OpenAI ha difeso la pratica di addestrare i modelli con materiale Internet pubblico, sostenendo che ciò rientra nel fair use (dottrina legale statunitense che sancisce la possibilità di riutilizzare, in determinate circostanze, del materiale protetto da copyright senza necessità di autorizzazioni da parte del titolare del copyright – ndr), con ampi precedenti a supporto. Tuttavia, per rispettare le volontà delle testate giornalistiche, l’azienda ha introdotto un processo di opt-out, dimostrando così l’impegno nel bilanciare diritti legali e responsabilità etica.
Nel post, la società ha ammesso la presenza di un raro bug nei modelli, chiamato “Regurgitation”, ovvero la memorizzazione di alcuni contenuti inseriti da molti utenti nel sistema. Tuttavia, ha assicurato di essere attivamente impegnata nel ridurre questo problema a zero.

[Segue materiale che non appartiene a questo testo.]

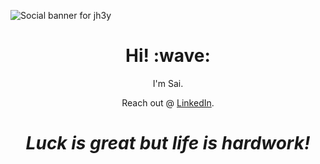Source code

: ![Social banner for jh3y](https://66.media.tumblr.com/297ad21e39298ededf355e03b2ab16c5/tumblr_pt4j9spzUn1rlupep_540.gif)
<h1 align='center'> Hi! :wave:</h1>
<p align='center'>
I'm Sai.
</p>
<p align='center'>Reach out @ <a href="https://www.linkedin.com/in/sai-chand-paruchuri-77660161/">LinkedIn</a>.</p>

<h1 align='center'><i>Luck is great but life is hardwork!</i></h1>
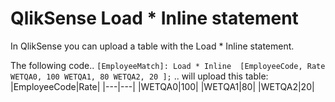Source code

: # QlikSense Load * Inline statement

In QlikSense you can upload a table with the Load * Inline statement.

The following code..
`
[EmployeeMatch]:
Load * Inline 
[EmployeeCode, Rate
WETQA0, 100
WETQA1, 80
WETQA2, 20
];
`
.. will upload this table:
|EmployeeCode|Rate|
|---|---|
|WETQA0|100|
|WETQA1|80|
|WETQA2|20|


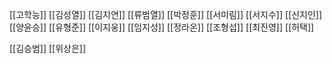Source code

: 
[[고학능]]
[[김성열]]
[[김지연]]
[[류범열]]
[[박정훈]]
[[서미림]]
[[서지수]]
[[신지인]]
[[양윤승]]
[[유형준]]
[[이지웅]]
[[임지성]]
[[정라온]]
[[조형섭]]
[[최진영]]
[[허택]]

[[김승범]]
[[위상은]]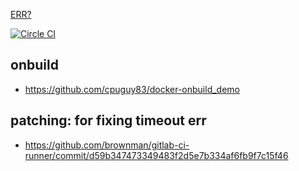 [ERR?](https://registry.hub.docker.com/u/brownman/gitlab/builds_history/97800/)

[![Circle CI](https://circleci.com/gh/brownman/docker-images.svg?style=svg)](https://circleci.com/gh/brownman/docker-images)

onbuild
----
- https://github.com/cpuguy83/docker-onbuild_demo

patching: for fixing timeout err
----
- https://github.com/brownman/gitlab-ci-runner/commit/d59b347473349483f2d5e7b334af6fb9f7c15f46
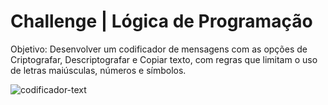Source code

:# Challenge | Lógica de Programação
Objetivo: Desenvolver um codificador de mensagens com as opções de Criptografar, Descriptografar e Copiar texto, com regras que limitam o uso 
de letras maiúsculas, números e símbolos.

![codificador-text](https://user-images.githubusercontent.com/81815496/150697652-b7b63aeb-9175-4689-9c52-a1ed3bc111a2.png)
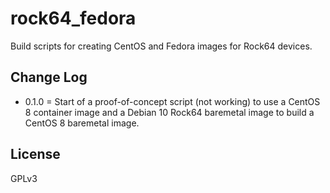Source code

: # rock64_fedora

Build scripts for creating CentOS and Fedora images for Rock64 devices.

## Change Log

- 0.1.0 = Start of a proof-of-concept script (not working) to use a CentOS 8 container image and a Debian 10 Rock64 baremetal image to build a CentOS 8 baremetal image.

## License

GPLv3
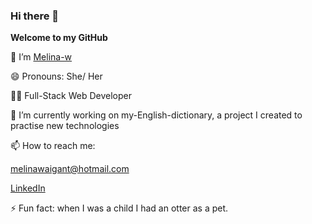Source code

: ### Hi there 👋

**Welcome to my GitHub**

👋 I’m [Melina-w](https://github.com)

😄 Pronouns: She/ Her

👩‍💻 Full-Stack Web Developer

🔭 I’m currently working on my-English-dictionary, a project I created to practise new technologies

📫 How to reach me:

melinawaigant@hotmail.com

[LinkedIn](https://www.linkedin.com/in/melina-waigant-861016107/)

⚡ Fun fact: when I was a child I had an otter as a pet.

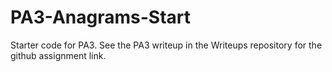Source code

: # PA3-Anagrams-Start
Starter code for PA3.  See the PA3 writeup in the Writeups repository for the github assignment link.
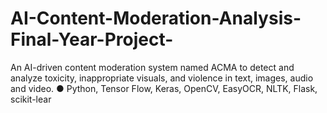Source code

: # AI-Content-Moderation-Analysis-Final-Year-Project-
An AI-driven content moderation system named ACMA to detect and analyze toxicity, inappropriate visuals, and violence in text, images, audio and video. ● Python, Tensor Flow, Keras, OpenCV, EasyOCR, NLTK, Flask, scikit-lear
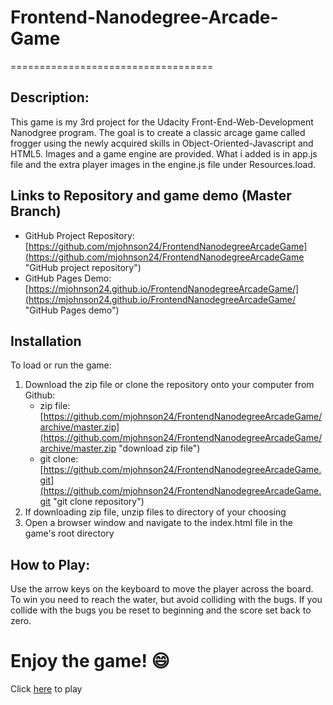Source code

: # Frontend-Nanodegree-Arcade-Game
===================================

## Description:

This game is my 3rd project for the Udacity Front-End-Web-Development Nanodgree program. The goal is to create a classic arcage game called frogger using the newly acquired skills in Object-Oriented-Javascript and HTML5. Images and a game engine are provided. What i added is in app.js file and the extra player images in the engine.js file under Resources.load.

## Links to Repository and game demo (Master Branch)
* GitHub Project Repository: [https://github.com/mjohnson24/FrontendNanodegreeArcadeGame](https://github.com/mjohnson24/FrontendNanodegreeArcadeGame "GitHub project repository")
* GitHub Pages Demo: [https://mjohnson24.github.io/FrontendNanodegreeArcadeGame/](https://mjohnson24.github.io/FrontendNanodegreeArcadeGame/ "GitHub Pages demo")

## Installation
To load or run the game:

1. Download the zip file or clone the repository onto your computer from Github:
	* zip file: [https://github.com/mjohnson24/FrontendNanodegreeArcadeGame/archive/master.zip](https://github.com/mjohnson24/FrontendNanodegreeArcadeGame/archive/master.zip "download zip file")
	* git clone: [https://github.com/mjohnson24/FrontendNanodegreeArcadeGame.git](https://github.com/mjohnson24/FrontendNanodegreeArcadeGame.git "git clone repository")
2. If downloading zip file, unzip files to directory of your choosing
3. Open a browser window and navigate to the index.html file in the game's root directory

## How to Play:

Use the arrow keys on the keyboard to move the player across the board. To win you need to reach the water, but avoid colliding with the bugs. If you collide with the bugs you be reset to beginning and the score set back to zero.

# Enjoy the game!  :smile:

Click [here](https://mjohnson24.github.io/FrontendNanodegreeArcadeGame/) to play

La situazione diventa interessante quando, nel post, OpenAI ha esplicitamente dichiarato che il New York Times non avrebbe raccontato l’intera vicenda, esprimendo sorpresa e delusione per la causa intentata dal giornale. Secondo Open, in realtà, le trattative con il Times erano iniziate molto prima e sembravano procedere in modo costruttivo fino alla comunicazione del 19 dicembre. L’azienda aveva proposto una partnership sulla visualizzazione in tempo reale con attribuzione in ChatGPT, offrendo al New York Times un nuovo modo per connettersi con i lettori e consentendo agli utenti di OpenAI l’accesso ai loro report. OpenAI ha specificato che i contenuti del Times, come ogni altra fonte, non contribuivano in modo significativo alla formazione dei loro modelli esistenti e non avrebbero avuto un impatto rilevante sulla formazione futura.

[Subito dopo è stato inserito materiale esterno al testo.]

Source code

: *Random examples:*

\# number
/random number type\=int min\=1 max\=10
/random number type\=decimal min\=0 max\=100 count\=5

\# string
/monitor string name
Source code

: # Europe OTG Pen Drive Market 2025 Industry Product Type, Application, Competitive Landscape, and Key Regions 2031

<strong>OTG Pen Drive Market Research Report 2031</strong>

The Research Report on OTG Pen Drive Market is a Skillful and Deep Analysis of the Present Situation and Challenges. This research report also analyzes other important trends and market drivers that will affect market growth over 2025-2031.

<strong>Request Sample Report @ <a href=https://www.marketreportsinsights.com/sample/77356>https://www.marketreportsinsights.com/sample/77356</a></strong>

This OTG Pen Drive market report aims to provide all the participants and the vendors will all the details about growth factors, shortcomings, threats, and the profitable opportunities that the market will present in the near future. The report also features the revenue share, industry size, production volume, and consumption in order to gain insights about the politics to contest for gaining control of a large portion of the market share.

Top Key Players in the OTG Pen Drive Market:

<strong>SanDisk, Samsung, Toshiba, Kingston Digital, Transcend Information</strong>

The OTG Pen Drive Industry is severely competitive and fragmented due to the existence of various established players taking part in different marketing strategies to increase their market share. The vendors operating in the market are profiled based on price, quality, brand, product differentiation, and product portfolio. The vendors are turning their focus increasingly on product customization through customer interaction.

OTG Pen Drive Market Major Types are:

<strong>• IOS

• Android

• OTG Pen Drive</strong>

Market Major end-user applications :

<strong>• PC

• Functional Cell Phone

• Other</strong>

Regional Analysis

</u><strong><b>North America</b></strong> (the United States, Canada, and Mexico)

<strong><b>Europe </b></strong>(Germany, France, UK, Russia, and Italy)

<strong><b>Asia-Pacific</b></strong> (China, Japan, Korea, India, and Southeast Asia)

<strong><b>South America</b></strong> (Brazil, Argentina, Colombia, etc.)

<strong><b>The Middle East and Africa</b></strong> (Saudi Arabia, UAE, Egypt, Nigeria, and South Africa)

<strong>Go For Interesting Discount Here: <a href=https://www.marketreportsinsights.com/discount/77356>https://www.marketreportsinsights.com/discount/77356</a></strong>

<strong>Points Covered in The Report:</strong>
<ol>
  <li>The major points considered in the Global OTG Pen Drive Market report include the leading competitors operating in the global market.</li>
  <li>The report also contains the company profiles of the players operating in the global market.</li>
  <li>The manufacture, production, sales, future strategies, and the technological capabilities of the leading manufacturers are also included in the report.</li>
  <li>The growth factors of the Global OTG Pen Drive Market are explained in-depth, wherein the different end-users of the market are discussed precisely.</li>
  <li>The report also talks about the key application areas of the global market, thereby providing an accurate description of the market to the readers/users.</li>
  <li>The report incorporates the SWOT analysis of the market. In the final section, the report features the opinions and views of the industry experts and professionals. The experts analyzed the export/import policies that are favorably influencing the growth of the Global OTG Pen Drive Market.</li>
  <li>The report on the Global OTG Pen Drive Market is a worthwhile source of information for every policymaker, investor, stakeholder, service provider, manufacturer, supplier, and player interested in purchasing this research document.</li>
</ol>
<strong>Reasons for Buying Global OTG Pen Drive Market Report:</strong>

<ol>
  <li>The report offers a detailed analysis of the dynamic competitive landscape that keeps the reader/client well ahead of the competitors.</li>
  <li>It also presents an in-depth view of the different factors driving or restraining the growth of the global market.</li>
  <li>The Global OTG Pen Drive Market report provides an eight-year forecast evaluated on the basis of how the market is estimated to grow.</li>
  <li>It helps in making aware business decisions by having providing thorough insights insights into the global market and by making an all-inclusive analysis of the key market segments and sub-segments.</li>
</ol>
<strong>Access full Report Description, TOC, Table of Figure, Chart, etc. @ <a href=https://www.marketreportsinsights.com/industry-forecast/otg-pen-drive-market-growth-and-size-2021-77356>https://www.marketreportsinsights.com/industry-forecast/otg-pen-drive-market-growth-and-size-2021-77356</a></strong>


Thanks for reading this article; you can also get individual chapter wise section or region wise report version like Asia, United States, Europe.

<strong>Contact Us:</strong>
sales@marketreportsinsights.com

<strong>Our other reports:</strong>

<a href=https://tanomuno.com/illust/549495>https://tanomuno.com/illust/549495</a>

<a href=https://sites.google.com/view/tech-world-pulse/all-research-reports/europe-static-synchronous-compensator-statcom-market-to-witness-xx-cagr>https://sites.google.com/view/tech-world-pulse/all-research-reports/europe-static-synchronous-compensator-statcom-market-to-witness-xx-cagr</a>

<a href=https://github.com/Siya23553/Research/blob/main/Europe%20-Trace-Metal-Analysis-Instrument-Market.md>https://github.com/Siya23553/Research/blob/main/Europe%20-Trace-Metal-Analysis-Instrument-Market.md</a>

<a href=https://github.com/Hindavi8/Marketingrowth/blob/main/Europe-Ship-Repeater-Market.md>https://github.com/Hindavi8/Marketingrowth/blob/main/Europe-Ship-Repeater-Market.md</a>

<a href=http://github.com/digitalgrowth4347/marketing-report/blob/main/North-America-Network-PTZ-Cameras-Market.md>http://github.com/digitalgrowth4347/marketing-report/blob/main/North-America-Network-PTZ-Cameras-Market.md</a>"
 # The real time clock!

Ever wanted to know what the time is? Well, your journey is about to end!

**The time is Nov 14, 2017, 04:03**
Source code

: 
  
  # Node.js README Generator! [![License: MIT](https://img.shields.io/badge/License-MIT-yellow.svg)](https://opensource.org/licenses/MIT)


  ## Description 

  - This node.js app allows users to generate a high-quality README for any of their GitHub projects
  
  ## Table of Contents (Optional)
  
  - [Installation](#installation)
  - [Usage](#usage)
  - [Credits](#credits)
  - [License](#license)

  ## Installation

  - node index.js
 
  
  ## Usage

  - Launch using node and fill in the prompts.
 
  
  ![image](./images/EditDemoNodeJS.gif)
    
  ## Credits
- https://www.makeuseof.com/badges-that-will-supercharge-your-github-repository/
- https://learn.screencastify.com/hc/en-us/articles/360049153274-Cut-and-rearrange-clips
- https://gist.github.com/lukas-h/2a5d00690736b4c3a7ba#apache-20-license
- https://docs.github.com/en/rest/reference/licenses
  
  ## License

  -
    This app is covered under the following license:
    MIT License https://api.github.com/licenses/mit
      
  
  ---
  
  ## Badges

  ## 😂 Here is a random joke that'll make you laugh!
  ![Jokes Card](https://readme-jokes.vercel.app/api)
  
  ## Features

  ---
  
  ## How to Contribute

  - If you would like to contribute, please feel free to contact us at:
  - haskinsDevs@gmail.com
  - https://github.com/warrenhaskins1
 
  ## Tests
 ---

Durante le trattative, il giornale aveva evidenziato la presenza di alcuni casi di “Regurgitation”, ma aveva rifiutato di fornire esempi specifici per indagare e risolvere eventuali problemi. OpenAI ha respinto le accuse del New York Times come prive di merito, suggerendo che i bug segnalati sembravano derivare da articoli datati di anni che si erano diffusi su numerosi siti web di terze parti. L’azienda presumeva che ciò potesse essere un tentativo intenzionale di manipolare i suggerimenti, incluso l’inserimento di lunghi estratti di articoli, per confondere il proprio modello.
OpenAI ha concluso respingendo le accuse del New York Times come infondate. L’azienda si è impegnata a continuare a collaborare con le testate giornalistiche per contribuire all’elevazione del giornalismo di qualità attraverso l’applicazione dell’intelligenza artificiale. Ha mantenuto aperta la porta al dialogo e alla risoluzione delle divergenze con il New York Times, rispettando la lunga storia di collaborazione.